# [WHAT THE EXERCISE ASKS]
Pull out every line in the records below that contains the string "chart", and copy each line. Case counts, so a line qualifies only if its letters match that string in upper and lower case.
(PROVIDED ENTRIES begins)
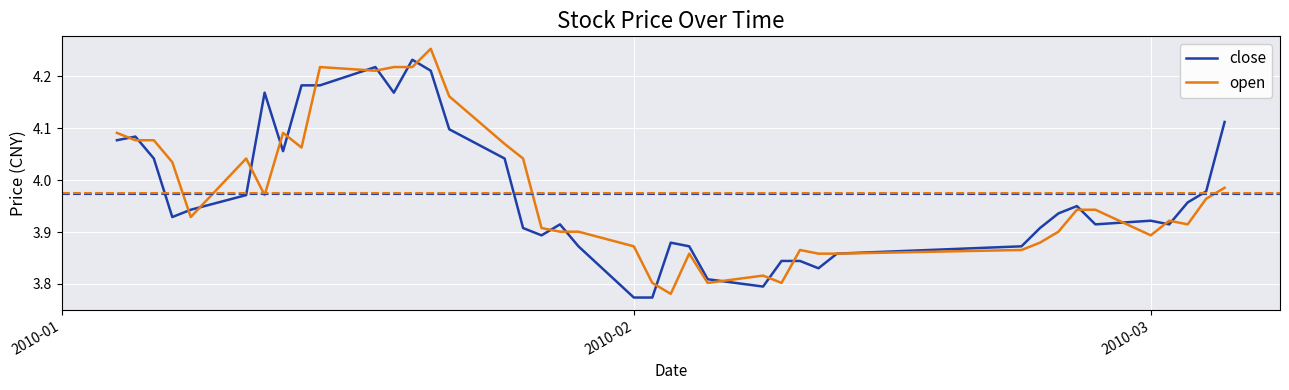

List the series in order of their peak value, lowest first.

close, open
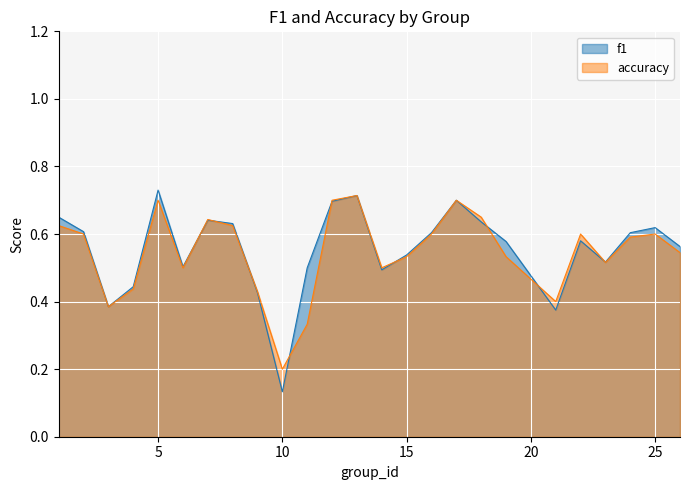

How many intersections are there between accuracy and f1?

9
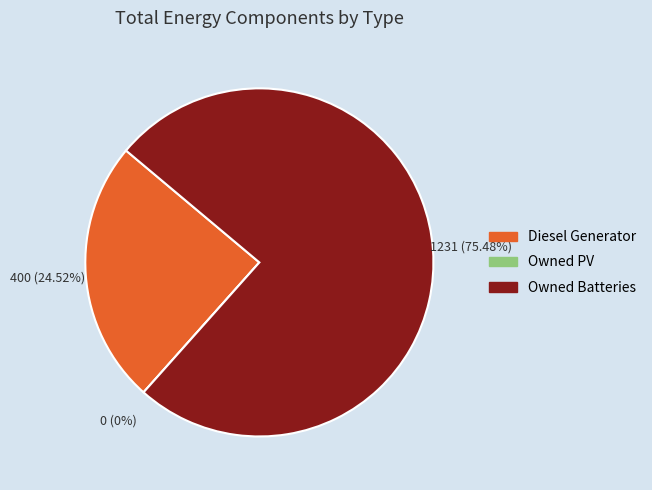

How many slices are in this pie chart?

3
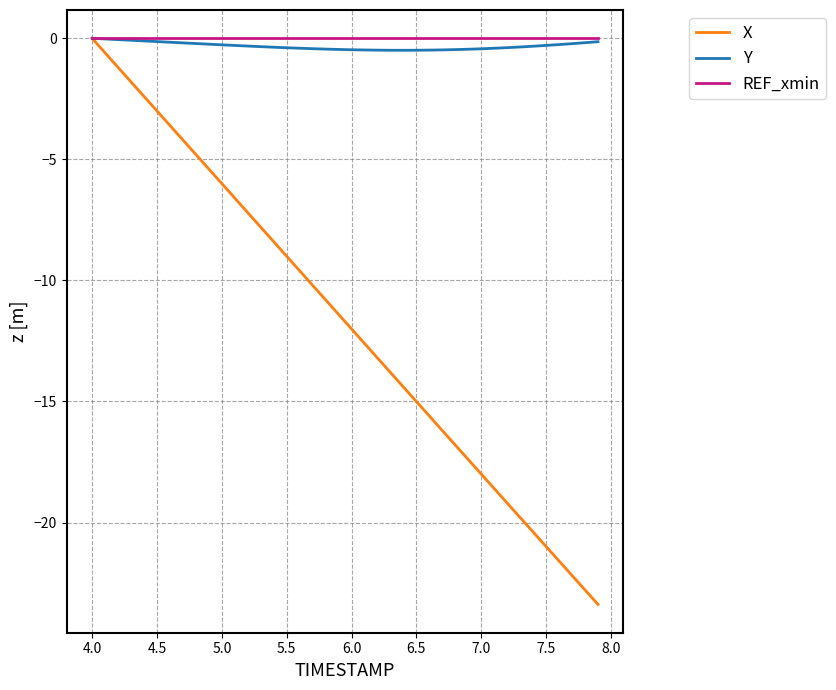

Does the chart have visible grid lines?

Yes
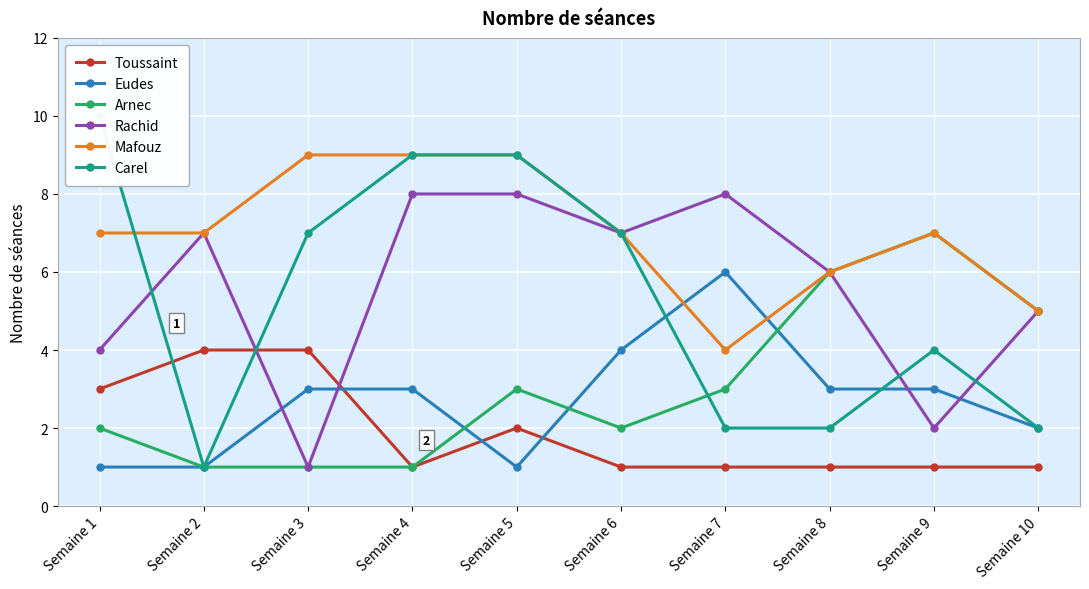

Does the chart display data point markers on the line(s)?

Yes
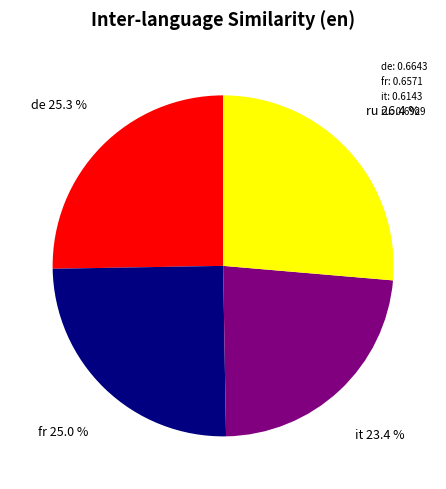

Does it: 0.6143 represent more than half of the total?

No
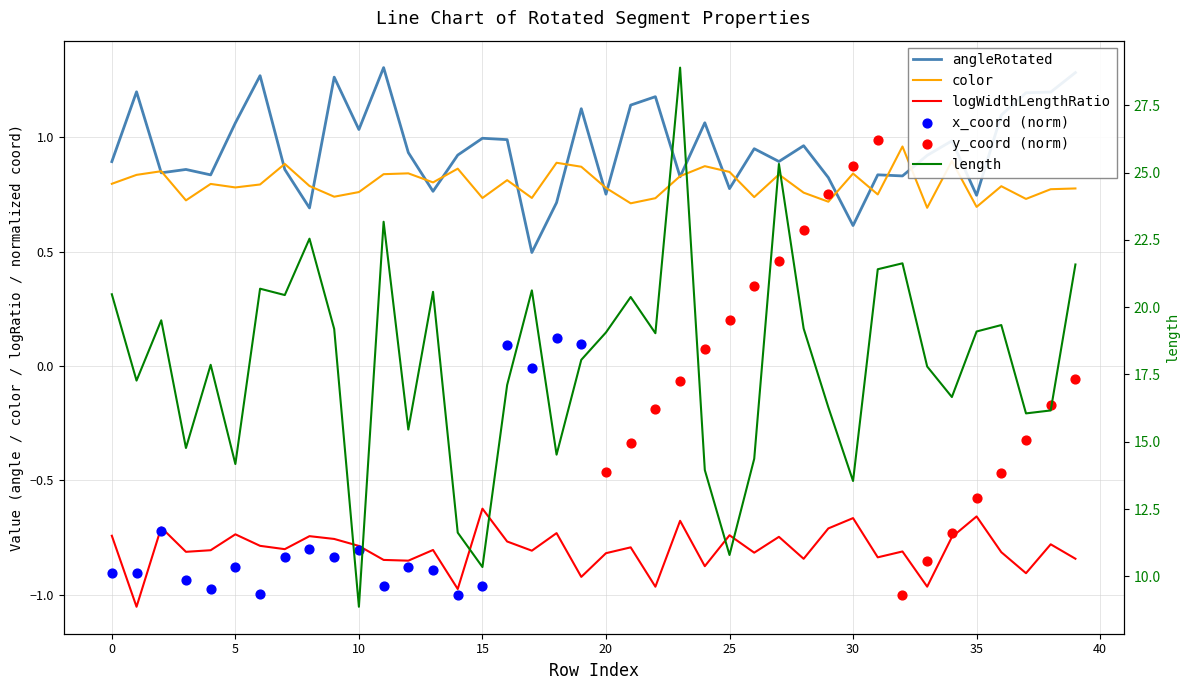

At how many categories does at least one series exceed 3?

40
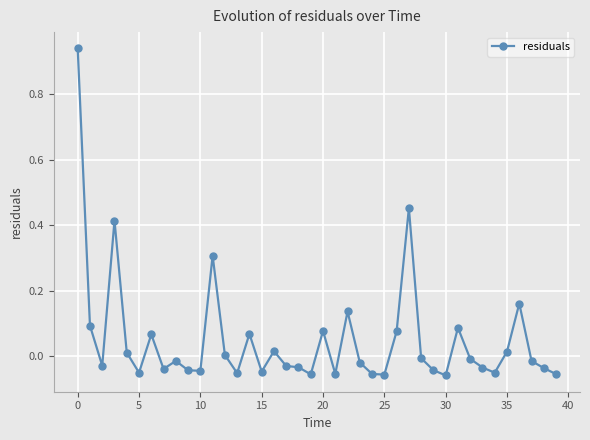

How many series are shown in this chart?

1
(PROVIDED ENTRIES ends)
# [EXERCISE OUTPUT]
How many slices are in this pie chart?
Does the chart have visible grid lines?
Does the chart display data point markers on the line(s)?
How many series are shown in this chart?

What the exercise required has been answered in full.